Por 8 votos a 1, os ministros entenderam que os vereadores dispõem de imunidade material
Agência Estado
Divulgação/STF
Os ministros do STF (Supremo Tribunal Federal) decidiram que vereadores não podem ser processados por danos morais e pelos crimes de calúnia, difamação e injúria quando estiverem no exercício da atividade legislativa.
O Plenário da Suprema Corte acatou nesta quarta-feira (25), recurso de vereador do município de Tremembé, no interior paulista, que tem repercussão geral, valendo para os demais casos.
Por oito votos a um, os ministros entenderam que os vereadores dispõem de imunidade material para expressar sua opinião, ou seja, não podem ser processados na esfera civil por dizerem o que pensam, desde que isso ocorra durante a atividade legislativa. Com isso, sanções só poderão ser aplicadas pelo próprio Poder Legislativo, nesses casos.
O recurso é de autoria de um vereador de Tremembé contra acórdão do Tribunal de Justiça de São Paulo, que entendeu que críticas feitas a outro vereador, em 2001, não teriam imunidade material.

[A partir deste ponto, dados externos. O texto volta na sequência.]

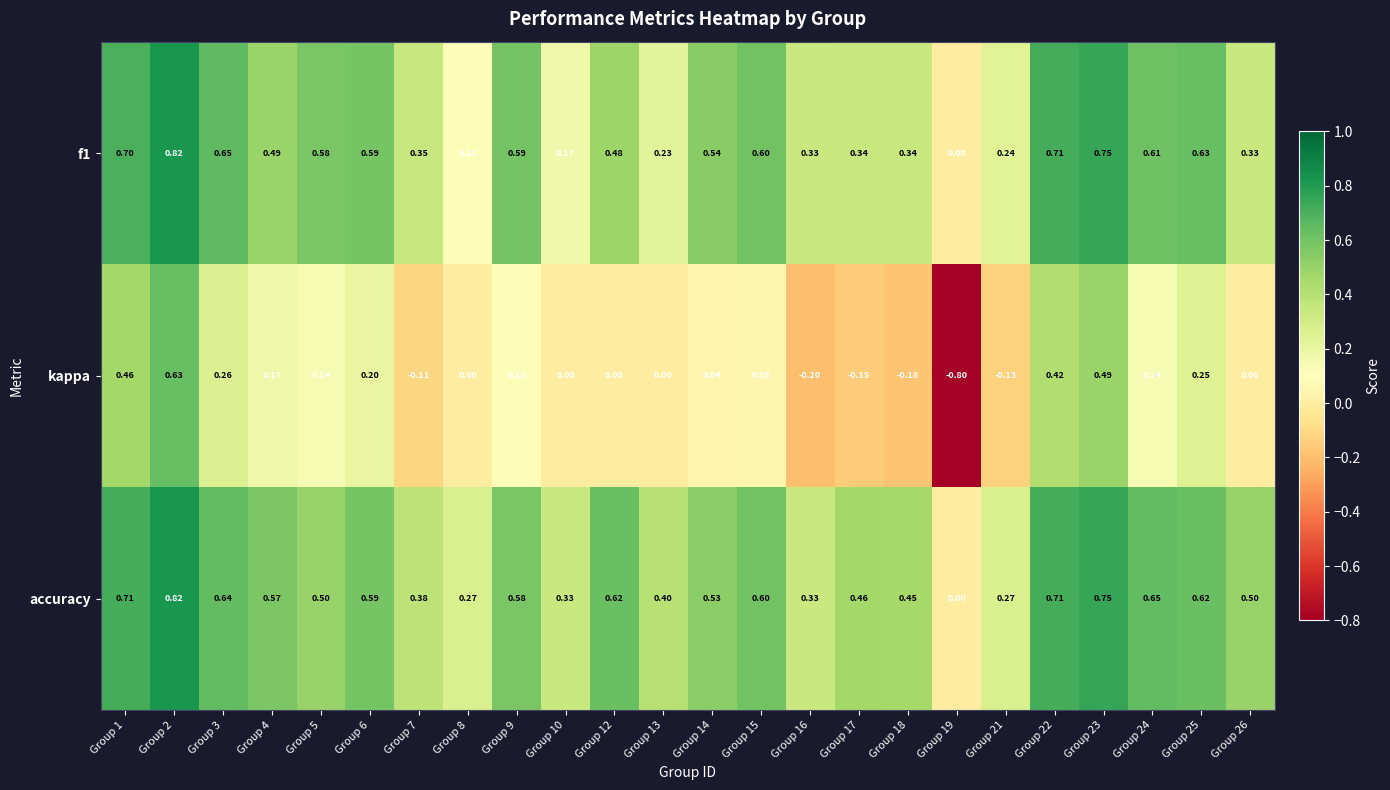

What is the difference between the highest and lowest values at Group 16?

0.5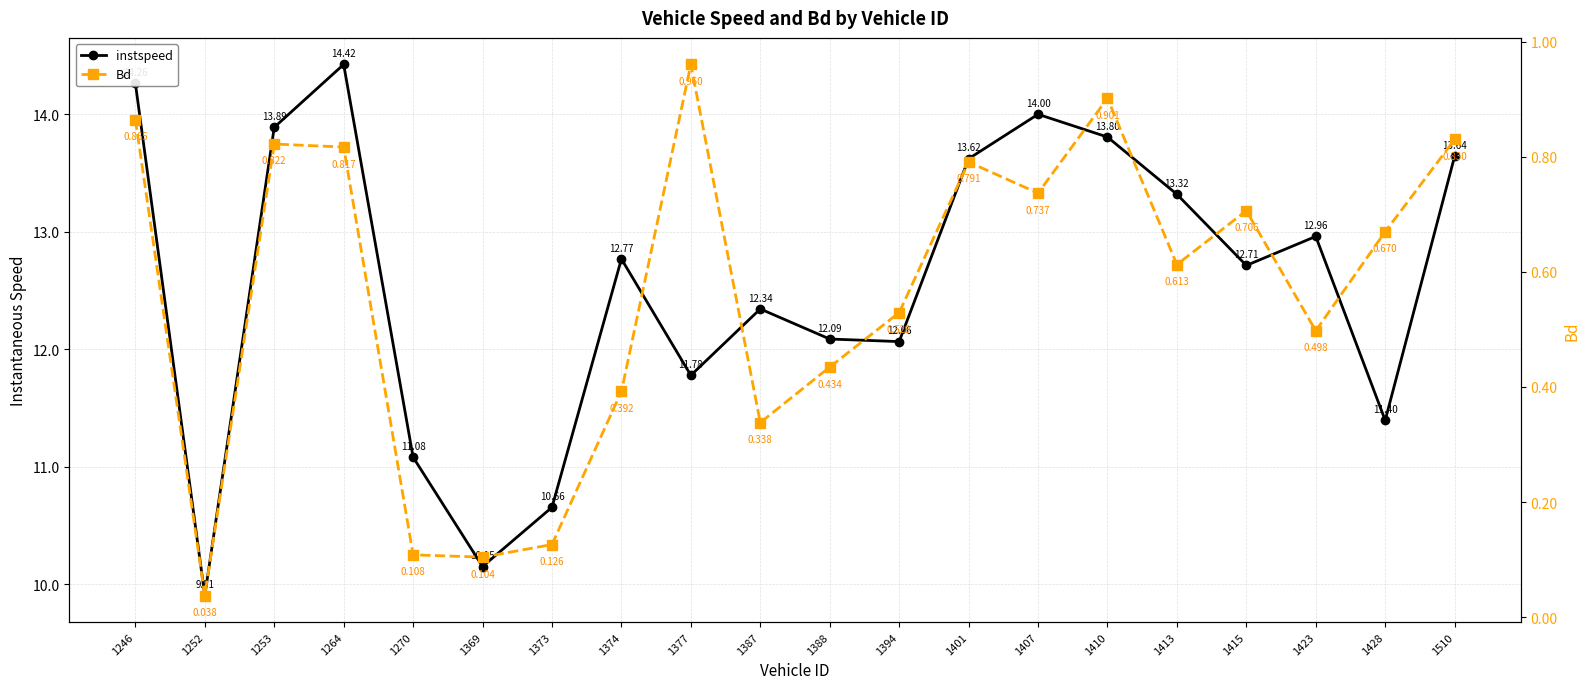

What is the value of the Bd point at the 9th from the left?

1.0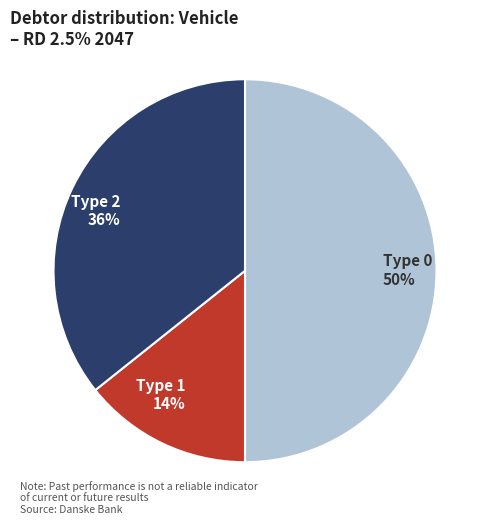

To the nearest percent, what is the average slice percentage?

33%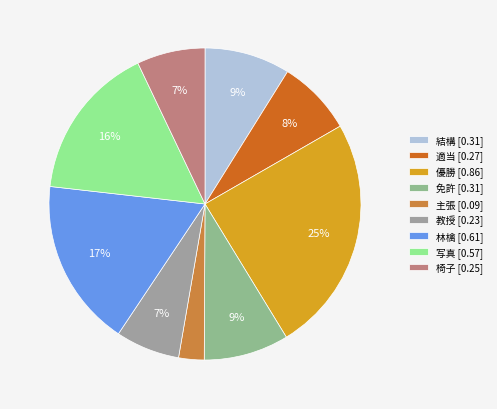

To the nearest percent, what portion does 林檎 represent?

17%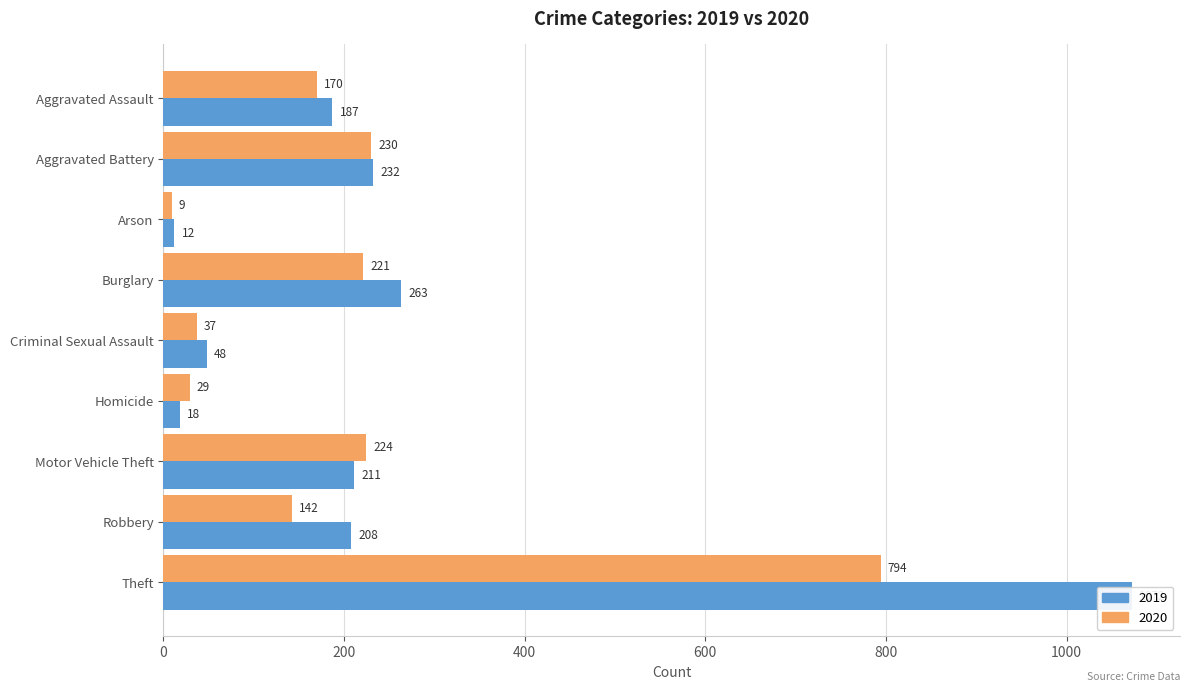

At which category does the chart reach its peak across all series?

Theft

O ministro relator do caso no Supremo, Marco Aurélio Mello, foi o único a rejeitar o recurso e a maioria seguiu divergência apresentada pelo ministro Luís Roberto Barroso.

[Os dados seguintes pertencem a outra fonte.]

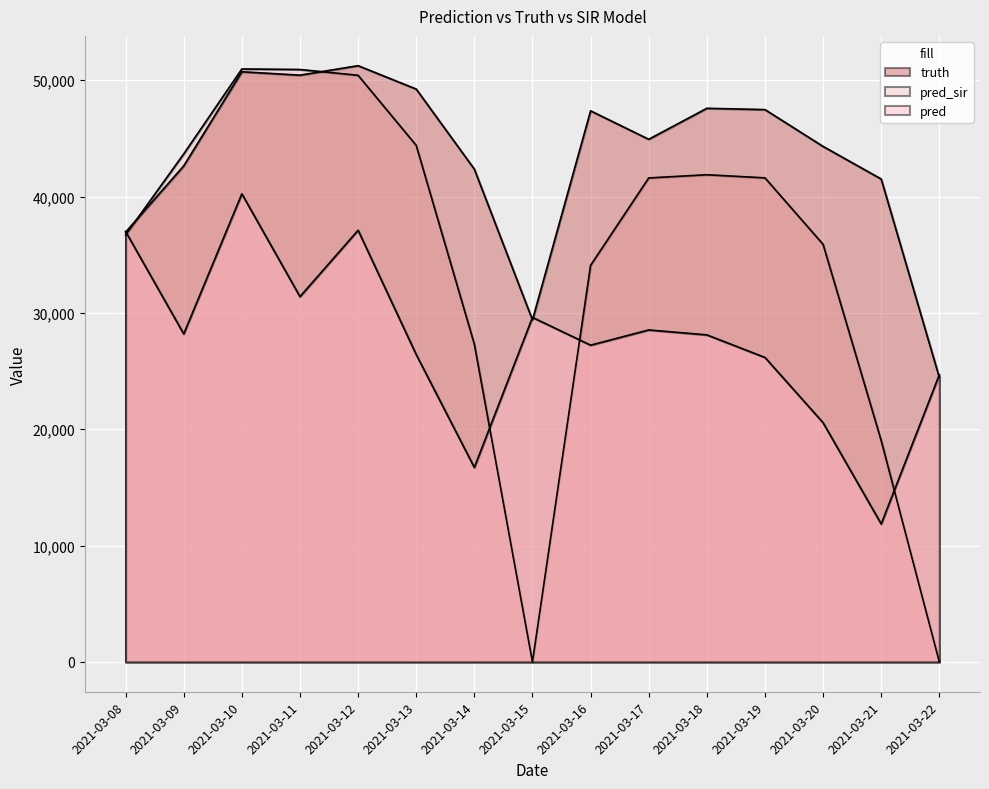

At how many categories does at least one series exceed 38267?

12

Ao votar, Barroso explicou que, ainda que considere as ofensas lamentáveis, elas ocorreram durante as sessões da Câmara Municipal.
— Sem endossar o conteúdo, e lamentando que o debate público muitas vezes descambe para essa desqualificação pessoal, estou convencido que aqui se aplica a imunidade material que a Constituição garante aos vereadores.
O voto de Barroso foi seguido pelos ministros Teori Zavascki, Rosa Weber, Luiz Fux, Celso de Mello, Gilmar Mendes e Cármen Lúcia. Não estiveram presentes na sessão de hoje o presidente Ricardo Lewandowski e o ministro Dias Toffoli, que estão em viagem ao exterior.